The numbers get the headlines. Maternal mortality rates. Access deserts. Workforce shortages. These are real and urgent problems, but they’re not the whole story.

There’s a quieter breakdown happening inside routine appointments, and it’s driving outcomes in ways that never show up in formal reports.

Women describe maternity care that feels rushed and transactional.

They talk about repeating their medical history at every visit, leaving appointments with questions they never got to ask, and receiving advice so generic it doesn’t seem to account for their actual lives.

These aren’t just complaints about bedside manner.
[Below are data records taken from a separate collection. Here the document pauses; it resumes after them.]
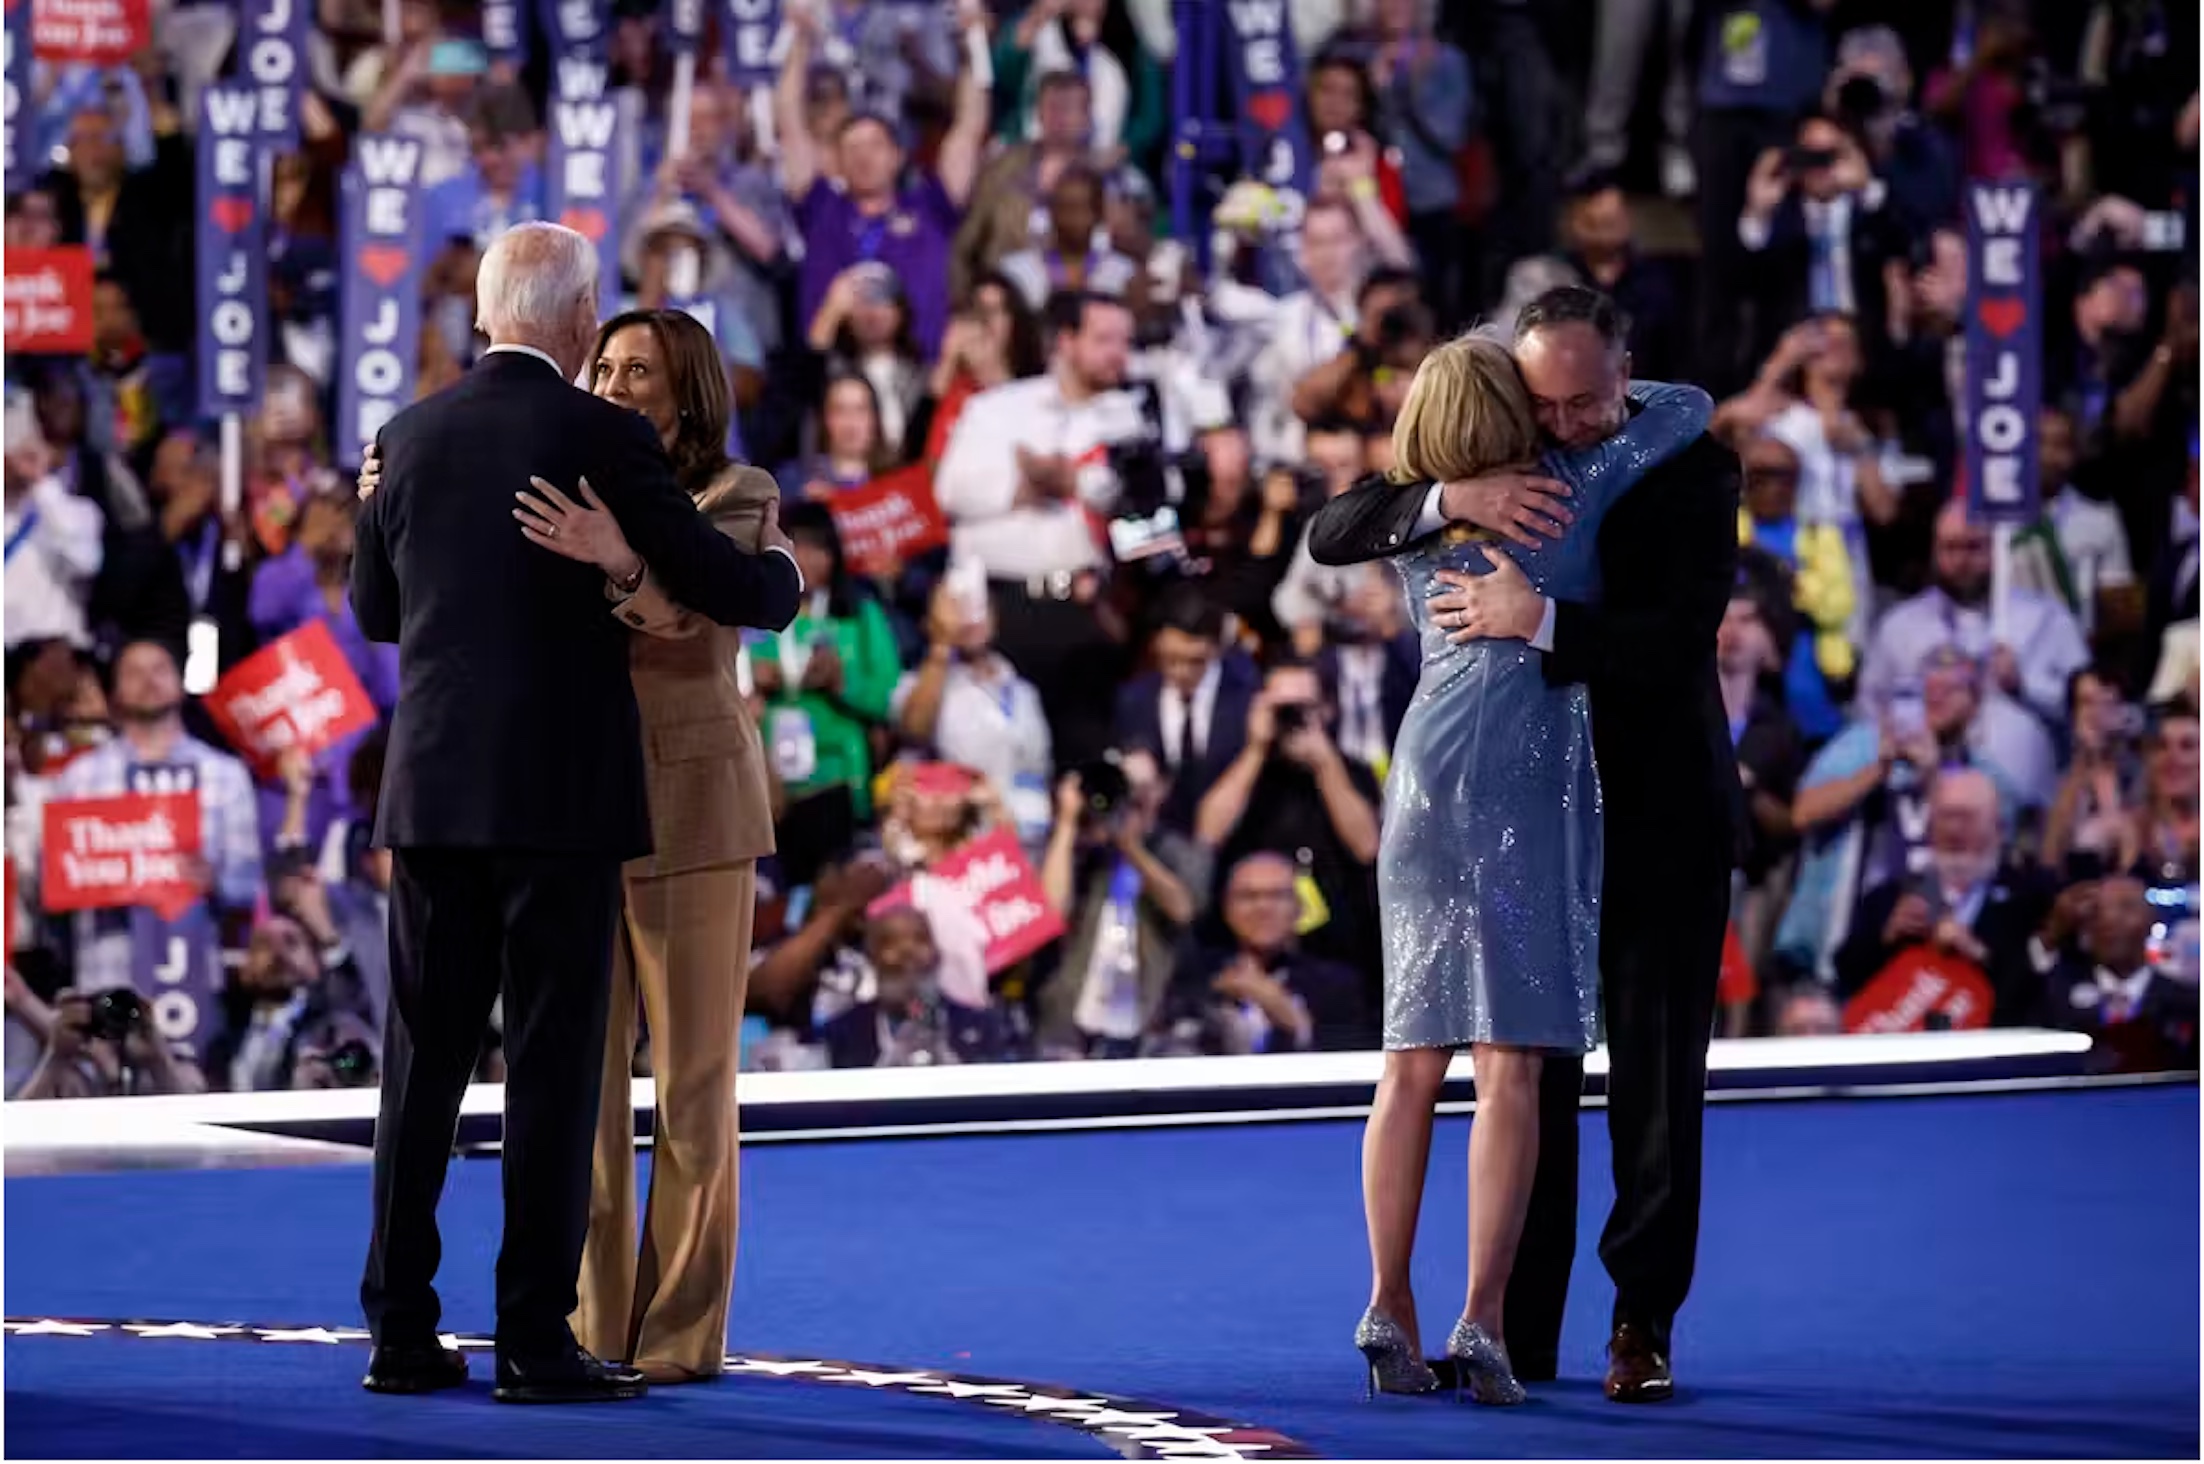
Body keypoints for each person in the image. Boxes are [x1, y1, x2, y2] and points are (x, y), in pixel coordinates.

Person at [348, 223, 801, 1406]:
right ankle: (536, 1343)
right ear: (576, 316)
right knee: (556, 1075)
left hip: (436, 794)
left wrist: (378, 510)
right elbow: (741, 586)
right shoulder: (601, 441)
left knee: (424, 1074)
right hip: (561, 801)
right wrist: (623, 553)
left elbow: (377, 611)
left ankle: (399, 1332)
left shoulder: (406, 435)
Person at [1309, 285, 1743, 1404]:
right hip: (1522, 807)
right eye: (1537, 404)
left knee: (1632, 1081)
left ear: (1621, 367)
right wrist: (1457, 489)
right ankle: (1506, 1324)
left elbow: (1674, 638)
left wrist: (1529, 609)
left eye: (1586, 400)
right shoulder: (1529, 486)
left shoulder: (1687, 467)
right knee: (1517, 1069)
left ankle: (1625, 1324)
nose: (1565, 425)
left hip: (1644, 813)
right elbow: (1333, 525)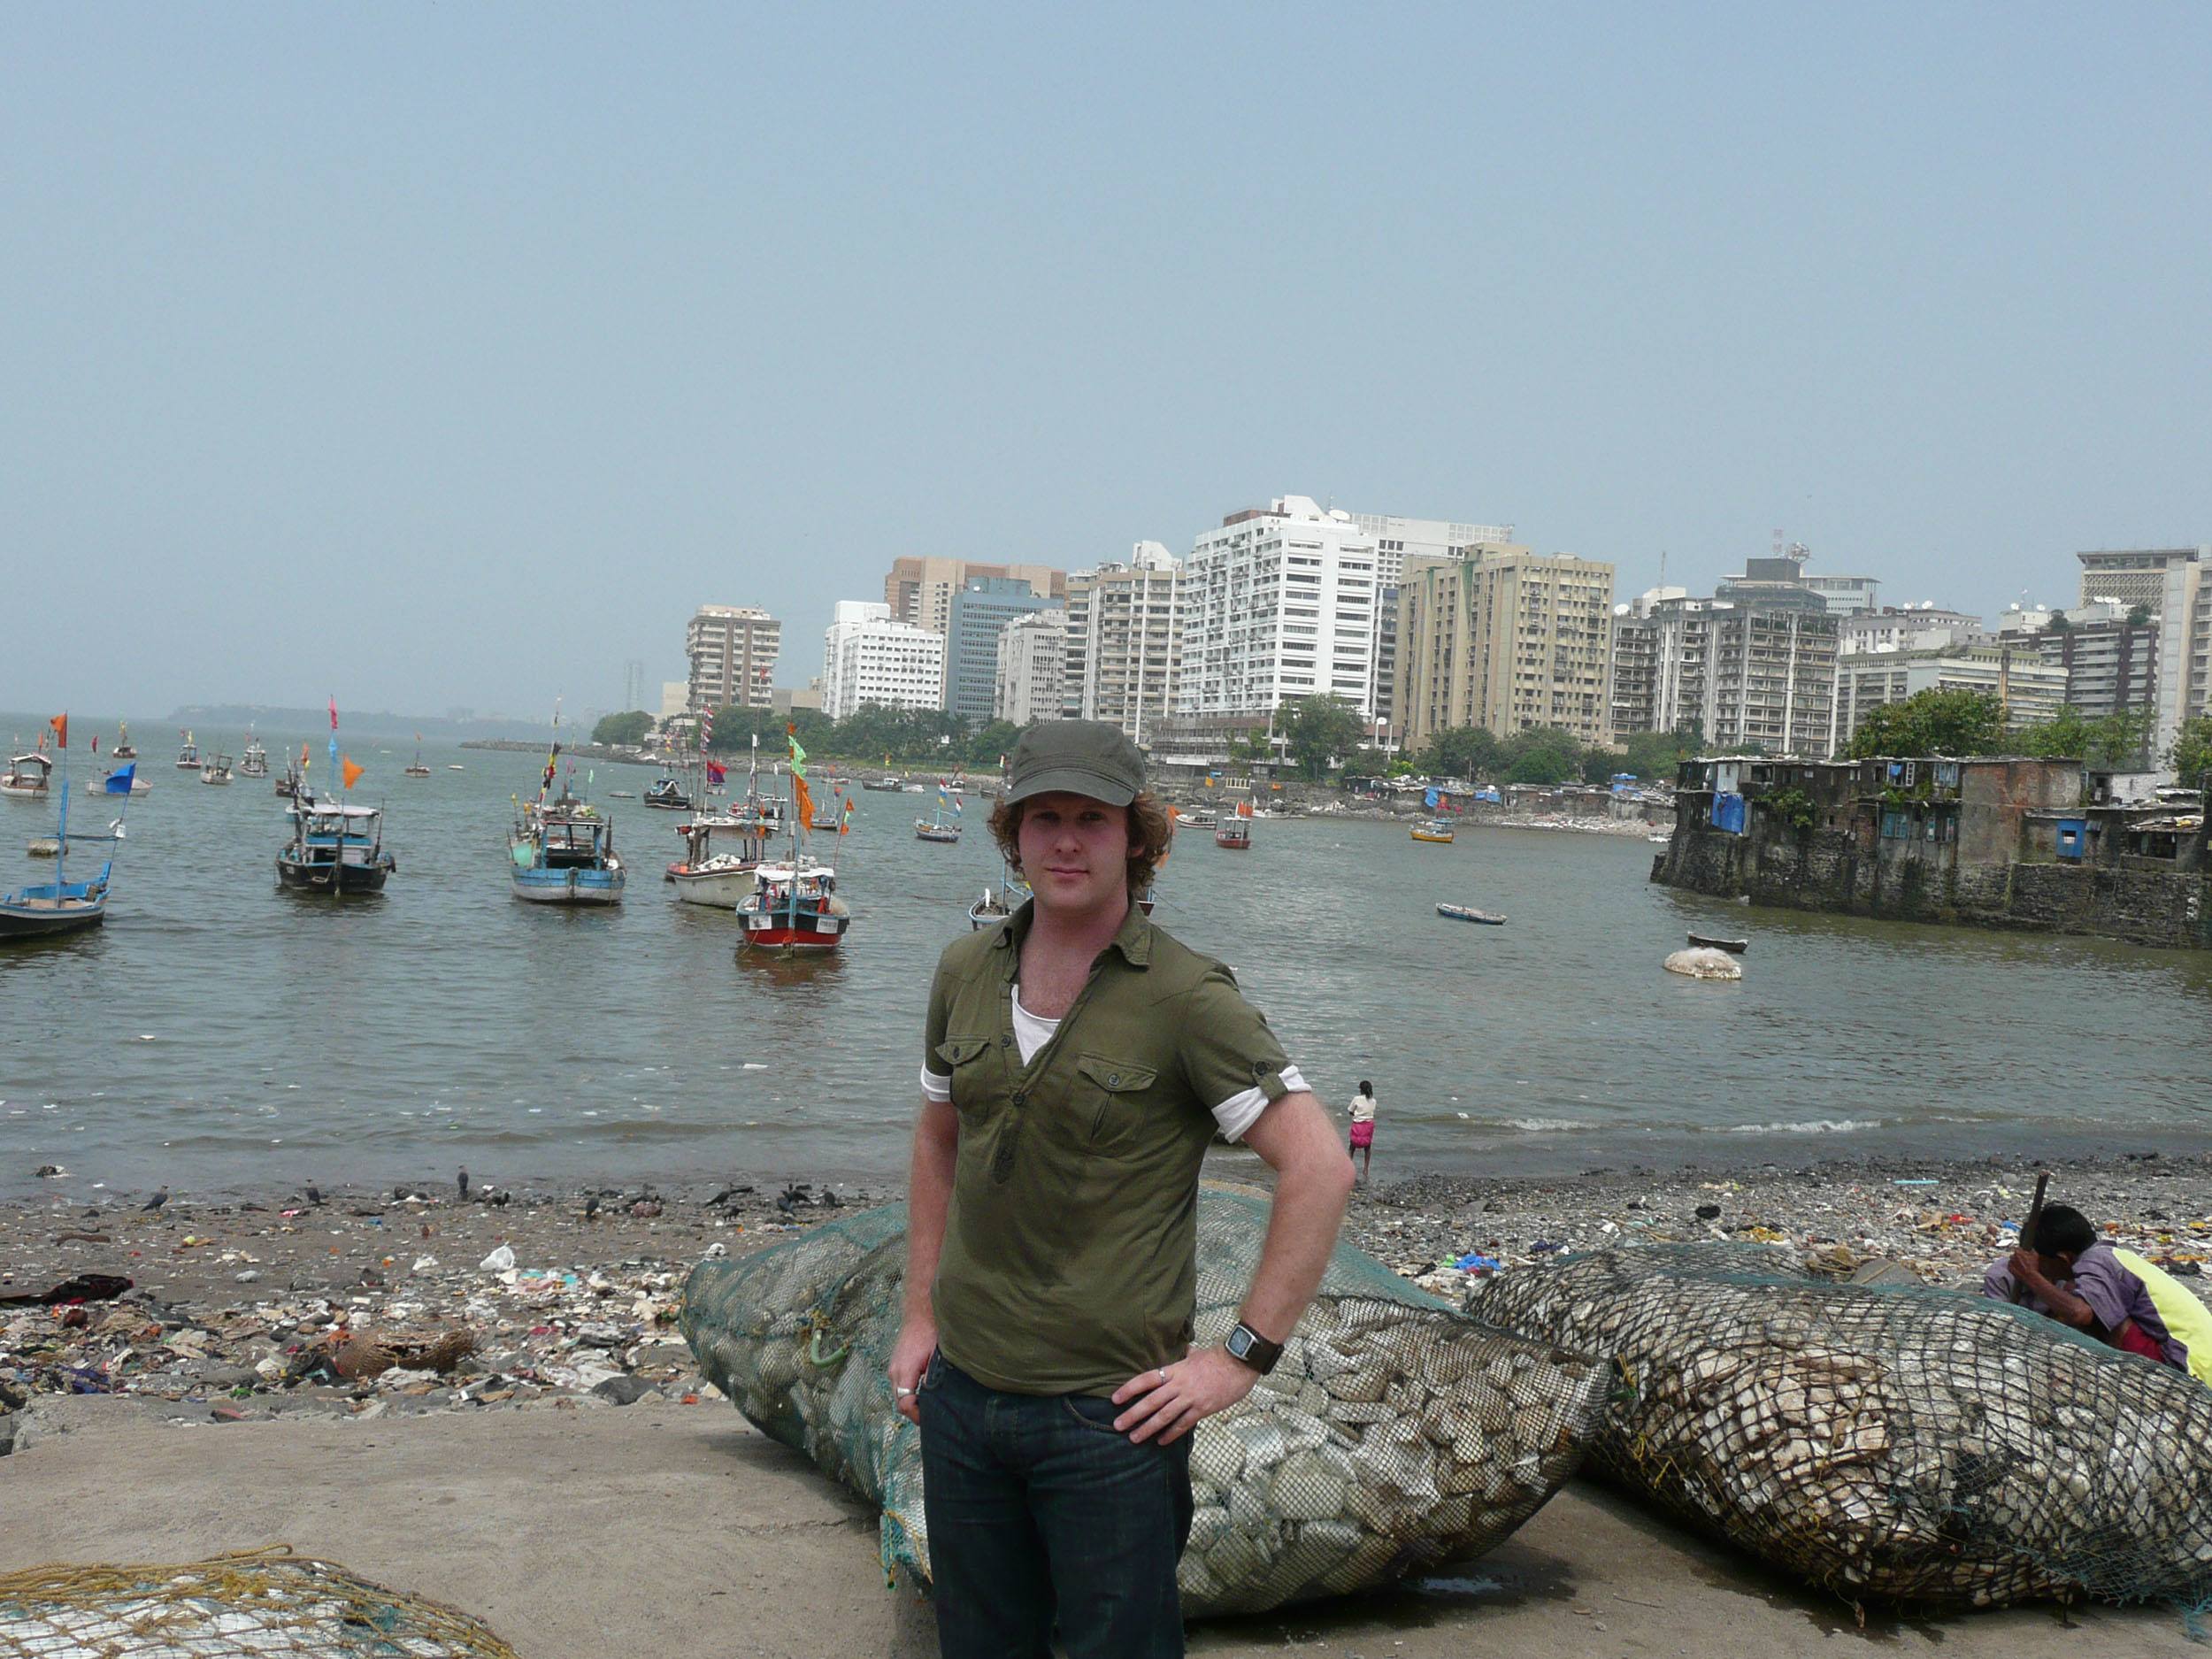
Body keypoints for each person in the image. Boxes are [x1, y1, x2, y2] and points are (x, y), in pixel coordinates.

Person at [888, 720, 1356, 1659]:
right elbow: (940, 1141)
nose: (1066, 840)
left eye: (1092, 820)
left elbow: (1318, 1166)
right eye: (1043, 817)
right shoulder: (964, 971)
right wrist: (917, 1317)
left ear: (1135, 839)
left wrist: (1237, 1360)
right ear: (1010, 836)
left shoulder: (1186, 998)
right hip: (965, 1398)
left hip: (1107, 1419)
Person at [1982, 1202, 2211, 1384]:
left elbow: (2080, 1313)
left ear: (2064, 1258)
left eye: (2042, 1263)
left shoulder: (2097, 1261)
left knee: (2103, 1317)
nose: (2042, 1270)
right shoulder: (2112, 1255)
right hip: (2198, 1356)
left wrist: (2031, 1276)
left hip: (2188, 1365)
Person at [1348, 1080, 1378, 1181]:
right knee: (1367, 1147)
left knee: (1352, 1146)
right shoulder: (1373, 1101)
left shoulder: (1356, 1099)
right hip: (1369, 1125)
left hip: (1358, 1125)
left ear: (1361, 1089)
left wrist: (1355, 1115)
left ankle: (1349, 1166)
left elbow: (1350, 1110)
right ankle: (1366, 1168)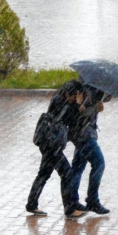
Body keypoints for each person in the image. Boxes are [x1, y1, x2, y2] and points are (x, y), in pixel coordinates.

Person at [26, 80, 86, 219]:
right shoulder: (63, 103)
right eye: (76, 95)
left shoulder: (59, 98)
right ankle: (70, 209)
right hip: (52, 145)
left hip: (47, 142)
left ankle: (31, 204)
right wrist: (77, 105)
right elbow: (73, 120)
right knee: (67, 173)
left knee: (44, 174)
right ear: (72, 93)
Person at [66, 85, 111, 215]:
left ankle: (72, 202)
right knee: (99, 163)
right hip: (84, 135)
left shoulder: (94, 87)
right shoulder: (87, 89)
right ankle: (92, 200)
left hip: (82, 134)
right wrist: (96, 108)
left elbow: (105, 99)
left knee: (77, 168)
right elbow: (80, 114)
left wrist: (106, 94)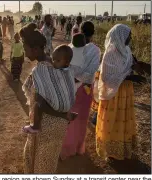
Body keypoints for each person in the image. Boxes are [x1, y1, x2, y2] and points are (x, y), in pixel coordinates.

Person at [20, 23, 77, 173]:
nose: (25, 54)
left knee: (39, 166)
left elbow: (42, 104)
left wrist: (65, 115)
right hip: (57, 125)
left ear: (36, 49)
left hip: (48, 126)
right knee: (46, 163)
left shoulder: (41, 70)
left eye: (26, 50)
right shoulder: (54, 63)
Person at [96, 24, 146, 161]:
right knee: (113, 120)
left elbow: (129, 65)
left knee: (123, 118)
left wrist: (138, 67)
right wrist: (129, 77)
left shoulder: (127, 50)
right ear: (120, 36)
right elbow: (106, 77)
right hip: (114, 95)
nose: (131, 37)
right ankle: (111, 150)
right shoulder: (110, 54)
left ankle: (123, 148)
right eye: (128, 35)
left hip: (125, 92)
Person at [60, 21, 101, 160]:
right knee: (82, 119)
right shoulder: (95, 50)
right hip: (85, 89)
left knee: (70, 119)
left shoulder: (71, 46)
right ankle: (77, 147)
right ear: (93, 32)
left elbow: (65, 68)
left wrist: (74, 78)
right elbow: (91, 73)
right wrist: (81, 79)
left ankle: (67, 148)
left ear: (80, 31)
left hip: (70, 88)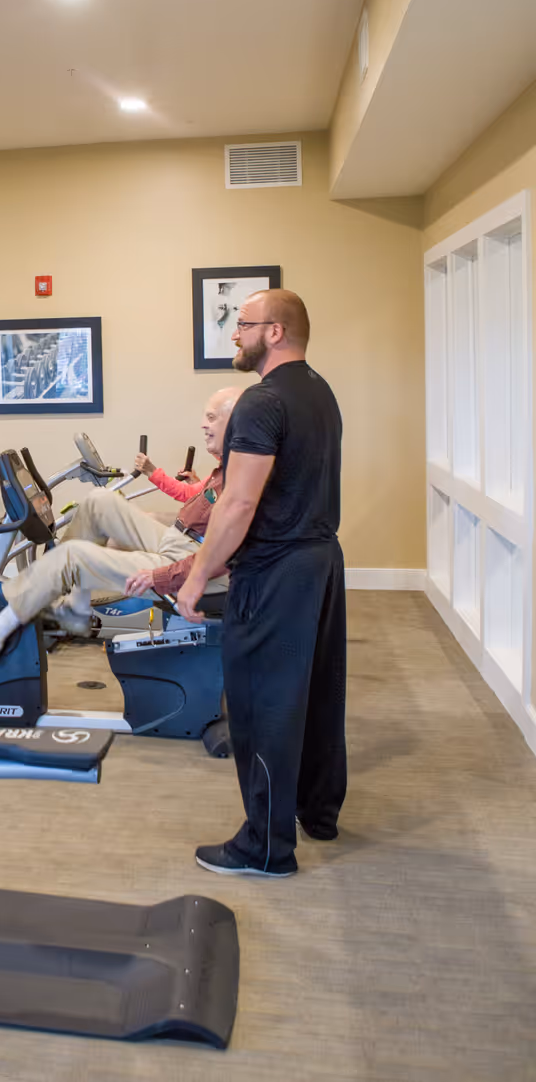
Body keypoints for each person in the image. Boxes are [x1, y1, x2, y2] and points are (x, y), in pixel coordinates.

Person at [176, 288, 344, 879]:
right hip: (322, 561)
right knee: (316, 694)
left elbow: (238, 502)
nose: (234, 335)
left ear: (274, 331)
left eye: (242, 325)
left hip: (275, 570)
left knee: (262, 706)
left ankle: (265, 848)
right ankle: (317, 811)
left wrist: (196, 578)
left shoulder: (261, 401)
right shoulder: (319, 392)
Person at [0, 386, 243, 664]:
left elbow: (219, 558)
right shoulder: (227, 466)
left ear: (236, 422)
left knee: (73, 557)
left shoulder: (244, 479)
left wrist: (158, 576)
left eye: (212, 417)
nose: (204, 424)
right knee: (99, 501)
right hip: (182, 542)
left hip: (195, 564)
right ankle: (76, 609)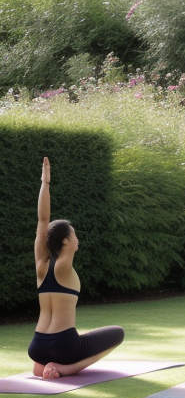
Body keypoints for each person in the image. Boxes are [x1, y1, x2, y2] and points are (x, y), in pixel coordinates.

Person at [28, 157, 125, 379]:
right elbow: (45, 224)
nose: (77, 239)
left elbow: (42, 222)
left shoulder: (41, 266)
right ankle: (66, 368)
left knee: (81, 337)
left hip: (37, 345)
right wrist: (46, 182)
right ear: (65, 242)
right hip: (63, 346)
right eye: (74, 235)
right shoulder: (63, 266)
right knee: (118, 333)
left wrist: (45, 183)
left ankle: (41, 364)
They’re signals that the system is losing the thread, and when that happens, clinical risk follows.

A patient who doesn’t feel heard may decide a new symptom isn’t worth mentioning.

A patient who leaves an appointment without clear next steps may wait too long to call when something changes. These small moments of disconnection are where complications quietly take shape.

The system is structured to rush

This isn’t about individual clinicians failing women. It’s about a care model built around short, physician-led visits with limited coordination across roles — applied to pregnancies that are often medically and emotionally complex.

Clinicians are covering more ground in less time, and patients feel that compression. Women in marginalised communities feel it most acutely.

Reports of dismissal and bias are well-documented, and the consequences compound: when trust erodes, communication breaks down, and the window for early intervention narrows.

What women are actually asking for

Younger women in particular are entering maternity care with different expectations. They want explanations for recommendations, not just instructions.

They want to understand tradeoffs and have their preferences carry forward from one visit to the next. They’re not looking to reduce medical oversight, they’re looking for care that makes sense as a whole.

That’s driving real interest in collaborative care models that bring OBs, midwives, nurses, and behavioural health professionals into a coordinated framework.

When roles are clear and communication is shared rather than siloed, the experience changes, and so do outcomes.

Experience is clinical performance

Health systems are sophisticated at tracking infection rates and readmissions. The experience of care deserves the same level of attention, because it’s often where the clinical picture first starts to slip.

The fixes aren’t mysterious. A longer first visit can prevent confusion that compounds over months. Integrated mental health support surfaces concerns that might otherwise go unspoken.

Clear communication across the care team eliminates the mixed messages that erode confidence.

Postpartum services like pelvic floor therapy and lactation support – when easy to access and clearly explained – extend the impact of care well beyond delivery.

Workforce shortages and financial pressure make all of this harder. They also make it more urgent.

When women feel respected and informed, they raise concerns earlier, follow care plans more consistently, and seek help sooner.

That’s not a soft outcome – that’s how complications get prevented.

Simply put: adjusting how care is delivered is one of the most direct ways to improve clinical outcomes.